In biology, the Neutral Theory of Molecular Evolution states that this effect plays a dominant role in natural evolution. This has motivated researchers in the EA community to examine whether neutral mutations can improve EA functioning[25] by giving populations that have converged to a local optimum a way to escape that local optimum through genetic drift. This is discussed controversially and there are no conclusive results on neutrality in EAs.[26][27] On the other hand, there are other proven measures to handle premature convergence.
Locality
The locality of a genetic representation corresponds to the degree to which distances in the search space are preserved in the problem space after genotype-phenotype mapping. That is, a representation has a high locality exactly when neighbors in the search space are also neighbors in the problem space. In order for successful schemata not to be destroyed by genotype-phenotype mapping after a minor mutation, the locality of a representation must be high.
Scaling
In genotype-phenotype mapping, the elements of the genotype can be scaled (weighted) differently. The simplest case is uniform scaling: all elements of the genotype are equally weighted in the phenotype. A common scaling is exponential. If integers are binary coded, the individual digits of the resulting binary number have exponentially different weights in representing the phenotype.

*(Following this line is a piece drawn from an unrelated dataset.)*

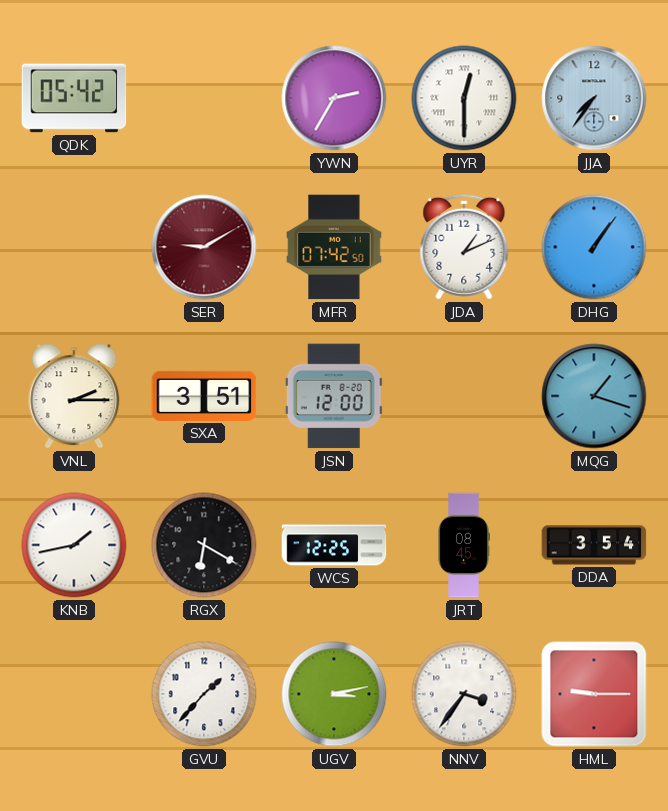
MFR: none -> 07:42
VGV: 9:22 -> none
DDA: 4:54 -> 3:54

- Example: The number 90 is written in binary (i.e., in base two) as 1011010. If now one of the front digits is changed in the binary notation, this has a significantly greater effect on the coded number than any changes at the rear digits (the selection pressure has an exponentially greater effect on the front digits).
For this reason, exponential scaling has the effect of randomly fixing the "posterior" locations in the genotype before the population gets close enough to the optimum to adjust for these subtleties.